In-Person Oral presentation / top 25% paper
Multi-lingual Evaluation of Code Generation Models
Ben Athiwaratkun · Sanjay Krishna Gouda · Zijian Wang · Xiaopeng Li · YUCHEN TIAN · Ming Tan · Wasi Ahmad · Shiqi Wang · Qing Sun · Mingyue Shang · Sujan Kumar Gonugondla · Hantian Ding · Varun Kumar · Nathan Fulton · Arash Farahani · Siddhartha Jain · Robert Giaquinto · Haifeng Qian · Murali Krishna Ramanathan · Ramesh Nallapati · Baishakhi Ray · Parminder Bhatia · Sudipta Sengupta · Dan Roth · Bing Xiang
AD12
We present two new benchmarks, MBXP and Multilingual HumanEval, designed to evaluate code completion models in over 10 programming languages. These datasets are generated using a conversion framework that transpiles prompts and test cases from the original MBPP and HumanEval datasets into the corresponding data in the target language.
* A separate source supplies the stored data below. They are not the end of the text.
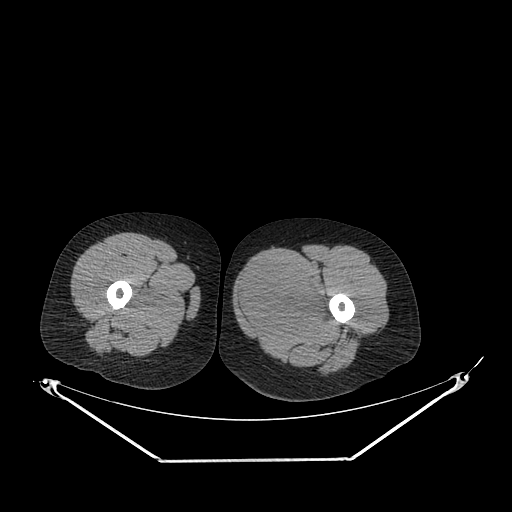
CT of an extremity soft-tissue mass (from a PET/CT study), one axial slice; slice 236 of 267 in the series (ordered by position); reconstruction kernel SOFT; 120 kVp; soft-tissue window (W 400 / L 40 HU); 3.75 mm slice thickness; 512 × 512 image matrix, field of view 500 × 500 mm. Female patient. Case-level facts recorded for this patient, not image findings: histological type: pleiomorphic leiomyosarcoma; grade: intermediate; site of the primary tumour: left thigh.
Annotated regions visible in this slice (expert contour drawn on MRI and transferred to this co-registered scan by the dataset authors):
- gross tumour volume including surrounding oedema: bounding box (x1, y1, x2, y2) in pixels: (237, 260, 330, 332)
- gross tumour volume (mass): (237, 260, 328, 330)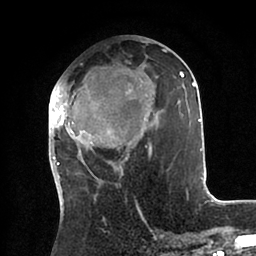
Breast MRI (dynamic contrast-enhanced), one axial slice; slice 39 of 88 in the series (ordered by position); cropped to one breast; dynamic contrast-enhanced series, time point 2 of 6 at this slice position (early post-contrast); 1.5 T; TE 2 ms, TR 4.1 ms; 1.8 mm slice thickness; 256 × 256 image matrix, field of view 170 × 170 mm. Female patient.
Structures marked on this image (semi-automatic segmentation, software-assisted and operator-edited):
- enhancing-tissue mask used for the functional tumour volume (all voxels passing the contrast-enhancement thresholds inside the analysis volume; usually the tumour): bounding box (x1, y1, x2, y2) in pixels: (50, 41, 202, 179)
By using these benchmarks, we are able to assess the performance of code generation models in a multi-lingual fashion, and discovered generalization ability of language models on out-of-domain languages, advantages of multi-lingual models over mono-lingual, the ability of few-shot prompting to teach the model new languages, and zero-shot translation abilities. In addition, we use our code generation model to perform large-scale bootstrapping to obtain synthetic canonical solutions in several languages, which can be used for other code-related evaluations such as code insertion, robustness, or summarization tasks.